▶ [Excerpted passage]:
•••••

[fpc-pascal] Semaphore problems

[Vinzent Hoefler]

On Tuesday 25 July 2006 09:04, Burkhard Carstens wrote:
> Am Dienstag, 25. Juli 2006 10:46 schrieb Micha Nelissen:
>
> > function Recursive_Mutex.Lock:...;
> > begin
> >    // Owned by current thread?
> >    if CurrentThreadId <> self.ThreadId then
> >    begin
> >       result := pthread_mutex_lock (self...);
> >       if result <> 0 then exit;
> >       self.ThreadId := CurrentThreadId;
> >       self.Count := 1;
> >    end else begin
> >       Inc(self.Count);
> >    end;
> >    result := SUCCESS;
> > end {Mutex.Lock};
> >
> > function Recursive_Mutex.Unlock: ...;
> > begin
> >   if CurrentThreadId <> self.ThreadId then
> >     exit(ENOTOWN);
> >   assert(self.Count > 0);
> >   dec(self.Count);
> >   if self.Count = 0 then
> >   begin
> >     self.ThreadId := 0; // a threadid that does not occur in system
> >     pthread_mutex_unlock(self...);
> >   end;
> >   result := SUCCESS;
> > end;
> >
> > I don't see the need for Owner_Check_Lock anymore ? :-)
>
> You have to prevent that 2 concurrent threads call lock
> simultanously,

No. That's not a problem. See the explanation below.

Perhaps the line "if result <> 0 then exit;" may be kind of superfluous, 
or even dangerous, because it would return from the lock operation 
without actually locking it, but well - if it goes wrong here, we're 
screwed anyway. At least the caller could check, if it did.

•••••

▶ [Material shown]:
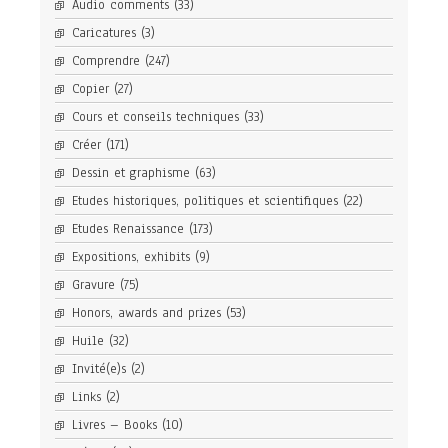
Audio comments
(33)
Caricatures
(3)
Comprendre
(247)
Copier
(27)
Cours et conseils techniques
(33)
Créer
(171)
Dessin et graphisme
(63)
Etudes historiques, politiques et scientifiques
(22)
Etudes Renaissance
(173)
Expositions, exhibits
(9)
Gravure
(75)
Honors, awards and prizes
(53)
Huile
(32)
Invité(e)s
(2)
Links
(2)
Livres – Books
(10)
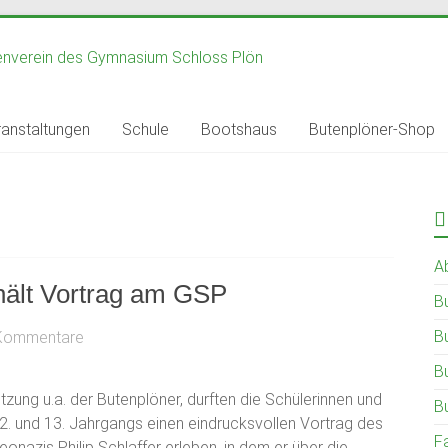
anstaltungen
Schule
Bootshaus
Butenplöner-Shop
A
 hält Vortrag am GSP
B
B
Kommentare
B
tzung u.a. der Butenplöner, durften die Schülerinnen und
B
2. und 13. Jahrgangs einen eindrucksvollen Vortrag des
F
onazis Philip Schlaffer erleben, in dem er über die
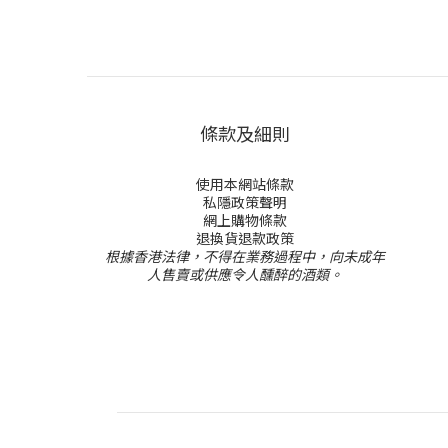
條款及細則
使用本網站條款
私隱政策聲明
網上購物條款
退換貨退款政策
根據香港法律，不得在業務過程中，向未成年
人售賣或供應令人醺醉的酒類。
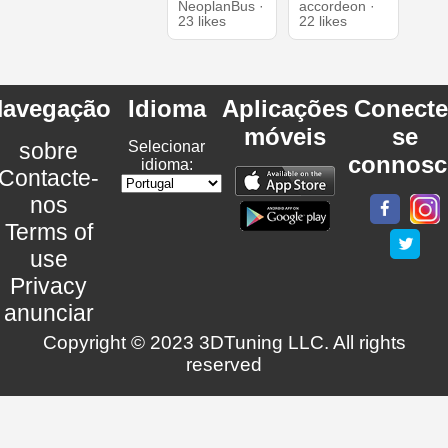
NeoplanBus ·
accordeon ·
23 likes
22 likes
avegação
Idioma
Aplicações
Conecte
móveis
se
sobre
Selecionar
connosc
idioma:
Contacte-
nos
Terms of
use
Privacy
anunciar
Copyright © 2023 3DTuning LLC. All rights
reserved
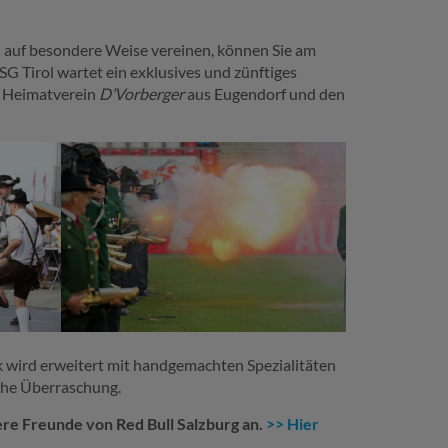
l auf besondere Weise vereinen, können Sie am
SG Tirol wartet ein exklusives und zünftiges
m Heimatverein
D’Vorberger
aus Eugendorf und den
 wird erweitert mit handgemachten Spezialitäten
iche Überraschung.
ere Freunde von Red Bull Salzburg an.
>> Hier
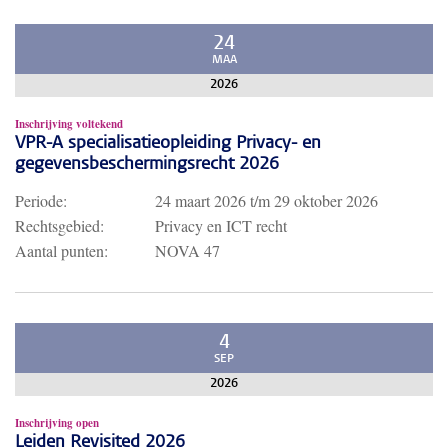
24
MAA
2026
Inschrijving voltekend
VPR-A specialisatieopleiding Privacy- en
gegevensbeschermingsrecht 2026
Periode:
24 maart 2026
t/m
29 oktober 2026
Rechtsgebied:
Privacy en ICT recht
Aantal punten:
NOVA 47
4
SEP
2026
Inschrijving open
Leiden Revisited 2026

•••••

▶ [Task instructions]:
a) Answer these about the semaphore thread:
(i) In Recursive_Mutex.Lock, what is self.Count set to right after the thread first acquires the mutex?
(ii) What does Recursive_Mutex.Unlock return when CurrentThreadId differs from self.ThreadId?
(iii) Which line does Vinzent Hoefler call possibly superfluous or even dangerous?
b) Carry on the semaphore thread from its last sentence.
The material after the semaphore thread isn't needed.

▶ [Answers]:
a)
(i) 1
(ii) ENOTOWN
(iii) "if result <> 0 then exit;"

b)
> so you have to take an internal lock before touching
> internal vars like self.ThreadID ?

First I thought that, too. But after looking at and thinking about it a 
while, the race you mention could only occur if the *same* thread would 
call Lock() simultaneously, and that can't happen.

In the case two different threads enter here, they may both still see 
"0" and are trying to continue then, but only one of them will acquire 
the mutex sucessfully, leaving the other suspended. Once the suspended 
thread continues, it actually owns the mutex, so everything's ok then.

Ok, there's a glitch: The read and write of self.ThreadId is required to 
be atomic, so that a thread entering may either see "0" or the owner's 
thread id when checking, otherwise it could be possible, it sees its 
own thread_id due to a partial update and *then* it goes really wrong.


Vinzent.